The Mike Myers-penned Austin Powers films were important for Bacharach. He was given cameos in 1997's Austin Powers: International Man Of Mystery and its two sequels, and even aside from these movies' liberal use of his music, it wasn't hard to see why. "Mr Bacharach was wearing bright California clothes: a green jacket, rust coloured slacks, a brown and yellow striped tie, a dark blue shirt", ran a 1968 profile of Burt in The New Yorker.
Visually at least, Burt was once Austin Powers with better teeth; a real-life playboy with a bachelor pad in Manhattan and racehorses that he named Alfie and Reach Out, after two of his best songs.
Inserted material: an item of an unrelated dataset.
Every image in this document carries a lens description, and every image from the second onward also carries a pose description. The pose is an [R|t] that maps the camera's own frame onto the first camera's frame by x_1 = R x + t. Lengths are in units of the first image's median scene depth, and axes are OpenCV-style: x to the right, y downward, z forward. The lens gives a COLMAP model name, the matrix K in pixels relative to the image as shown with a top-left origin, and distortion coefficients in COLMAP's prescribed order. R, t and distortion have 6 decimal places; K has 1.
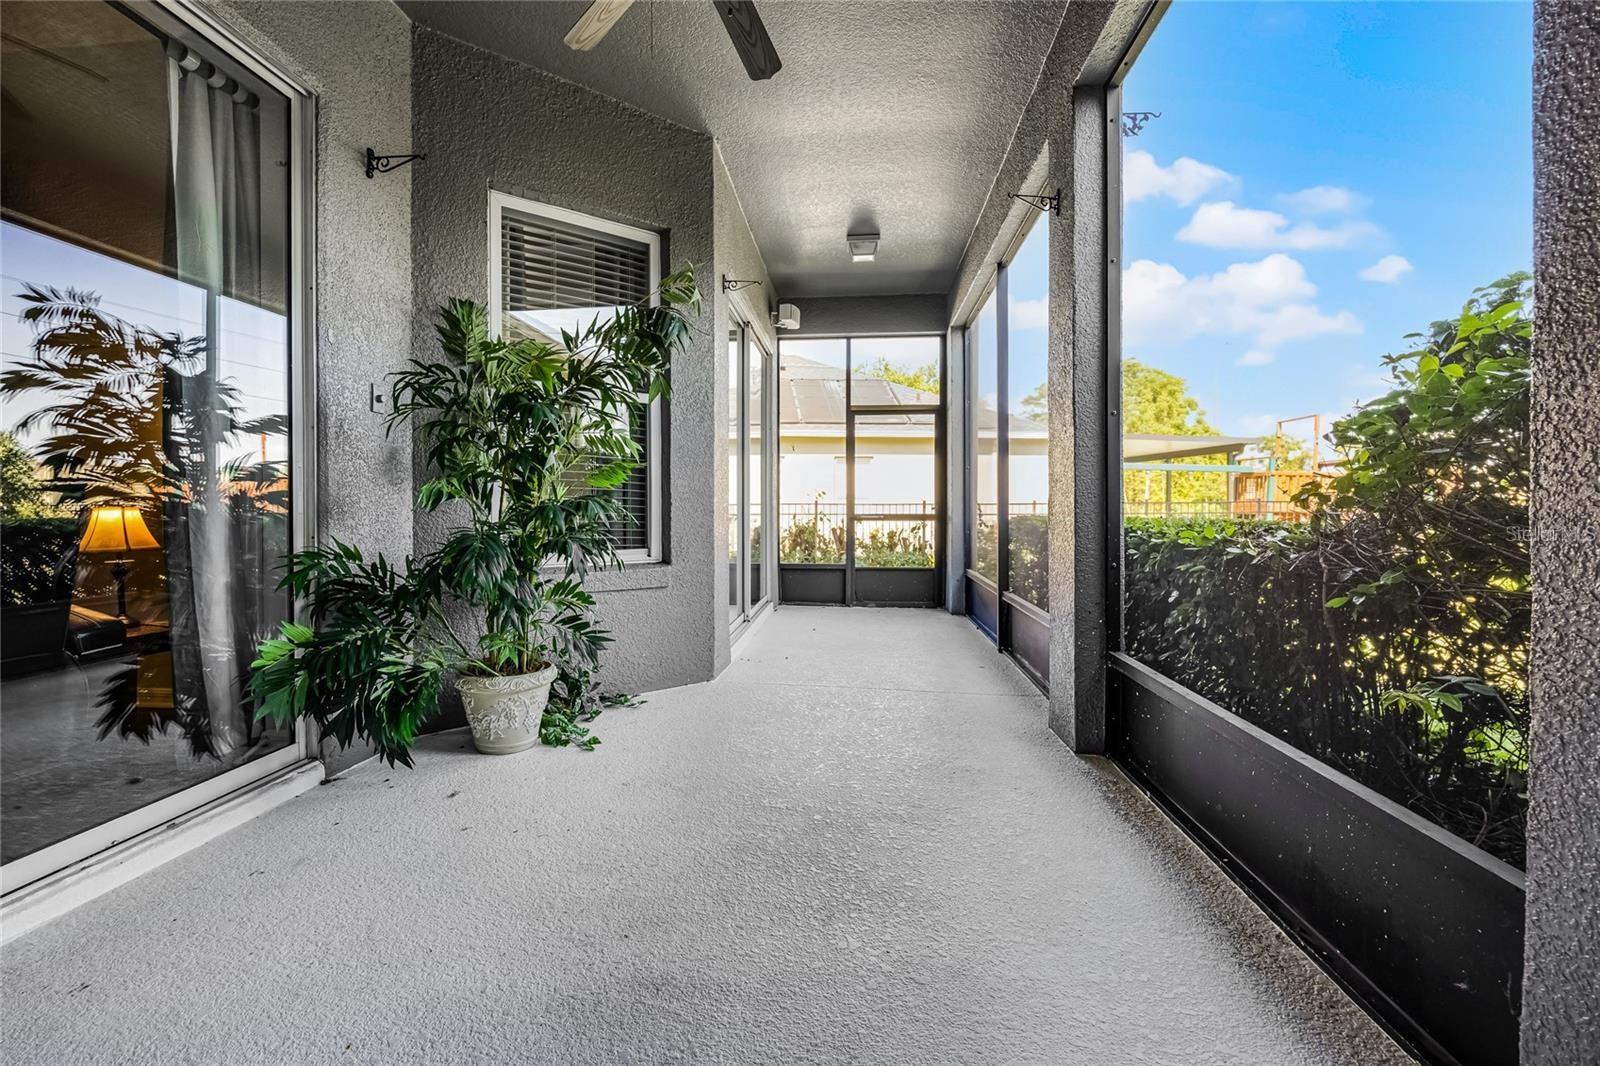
lens RADIAL K [[722.8, 0, 793.4], [0, 722.8, 518.6], [0, 0, 1]] dist [-0.011194, 0.001007]
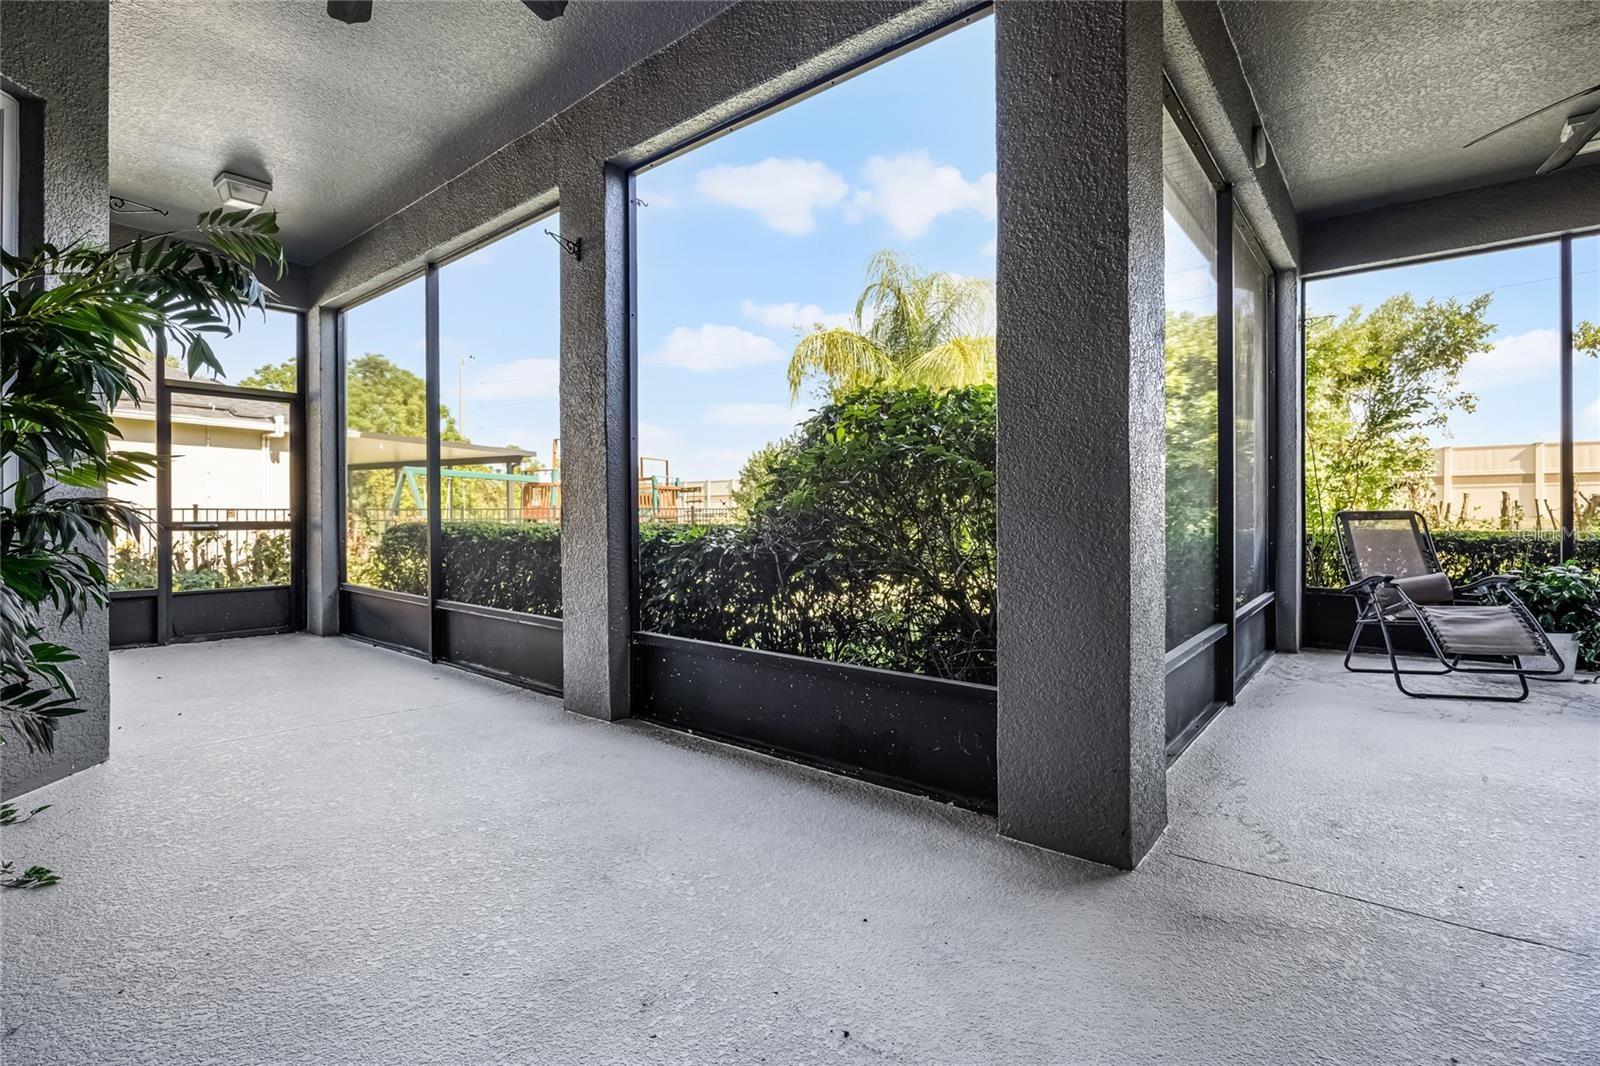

Bacharach says that he didn't mind the Myers comedies presenting his work as high kitsch; the important thing was that they brought his music to a whole new audience. He also agrees that it was pleasing that Myers' screenplays were alert to the seductive powers of his tunes, but with four marriages to his name (with Paula Stewart, the actress Angie Dickinson, his fellow songwriter Carole Bayer-Sager, and since 1993, to Jane Hansen) you could argue that Burt himself has been one of the chief benefactors of his music's aphrodisiac qualities.
Still, it's for his songs that Bacharach will be remembered, and of the 150 or so that he penned with Hal David, they don't come much better than "Raindrops Keep Falling On My Head". BJ Thomas, who crooned the Oscar-winning version featured in Butch Cassidy and the Sundance Kid, has always claimed that he was Bacharach's second choice as singer, Burt supposedly writing the song with Bob Dylan in mind.
In 1996, Hal David told Mojo magazine that the three qualities he had always sought in his lyrics were believability, simplicity, and emotional impact. "When we were writing, Burt and I always tried to find something that was original. There was no fun in being like everyone else."
Elsewhere, Bacharach has said that he sees songwriting as like "making a four-minute movie with highs and lows", and compositions such as "I Say A Little Prayer" and "The Look Of Love" certainly hold to his view that a good song should always fire emotions that people can identify with.
What, though, are the songs that Burt Bacharach wishes he had had written? "A couple of Michael McDonald songs for sure", he says. "The way the chords and the melody move in "What A Fool Believes" is fantastic. I wouldn't have minded writing Earth Wind And Fire's "After the Love is Gone", either."